**RECORDS FOR THE TASK:**
────────────────────

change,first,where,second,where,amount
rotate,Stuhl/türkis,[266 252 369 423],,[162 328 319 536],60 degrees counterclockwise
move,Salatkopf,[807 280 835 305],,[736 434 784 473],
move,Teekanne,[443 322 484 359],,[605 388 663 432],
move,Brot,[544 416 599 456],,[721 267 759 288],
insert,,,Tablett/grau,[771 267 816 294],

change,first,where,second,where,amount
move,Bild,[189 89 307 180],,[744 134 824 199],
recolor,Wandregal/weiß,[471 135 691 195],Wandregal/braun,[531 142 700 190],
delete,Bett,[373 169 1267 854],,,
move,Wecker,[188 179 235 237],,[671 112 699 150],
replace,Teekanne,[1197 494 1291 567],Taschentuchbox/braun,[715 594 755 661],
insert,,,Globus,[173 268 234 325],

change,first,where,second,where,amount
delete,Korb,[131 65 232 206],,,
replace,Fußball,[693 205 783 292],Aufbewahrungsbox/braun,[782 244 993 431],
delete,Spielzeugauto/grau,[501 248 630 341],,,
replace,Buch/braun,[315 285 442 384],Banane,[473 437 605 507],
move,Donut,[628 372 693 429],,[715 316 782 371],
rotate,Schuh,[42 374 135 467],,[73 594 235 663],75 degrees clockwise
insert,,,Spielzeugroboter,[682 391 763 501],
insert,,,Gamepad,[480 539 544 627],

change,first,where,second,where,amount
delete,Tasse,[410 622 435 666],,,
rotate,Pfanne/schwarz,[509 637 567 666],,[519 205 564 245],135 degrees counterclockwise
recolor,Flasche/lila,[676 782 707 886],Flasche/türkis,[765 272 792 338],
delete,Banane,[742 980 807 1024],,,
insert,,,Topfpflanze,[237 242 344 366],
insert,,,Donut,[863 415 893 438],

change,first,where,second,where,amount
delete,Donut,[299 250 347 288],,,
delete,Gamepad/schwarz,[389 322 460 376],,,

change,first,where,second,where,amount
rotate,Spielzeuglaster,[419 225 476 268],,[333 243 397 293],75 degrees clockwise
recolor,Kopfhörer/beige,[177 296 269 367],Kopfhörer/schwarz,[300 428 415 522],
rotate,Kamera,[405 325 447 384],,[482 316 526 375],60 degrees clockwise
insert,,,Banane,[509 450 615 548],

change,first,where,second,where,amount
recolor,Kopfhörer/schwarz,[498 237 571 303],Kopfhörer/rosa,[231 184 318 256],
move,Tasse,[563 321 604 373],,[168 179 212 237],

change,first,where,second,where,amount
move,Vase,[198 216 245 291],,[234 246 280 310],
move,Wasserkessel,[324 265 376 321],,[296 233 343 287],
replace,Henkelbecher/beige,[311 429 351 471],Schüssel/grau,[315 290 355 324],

────────────────────

**TASK TO COMPLETE:** Restate the material word for word, but only from its first line through the line containing "move,Brot,[544 416 599".

**TASK OUTPUT:**
change,first,where,second,where,amount
rotate,Stuhl/türkis,[266 252 369 423],,[162 328 319 536],60 degrees counterclockwise
move,Salatkopf,[807 280 835 305],,[736 434 784 473],
move,Teekanne,[443 322 484 359],,[605 388 663 432],
move,Brot,[544 416 599 456],,[721 267 759 288],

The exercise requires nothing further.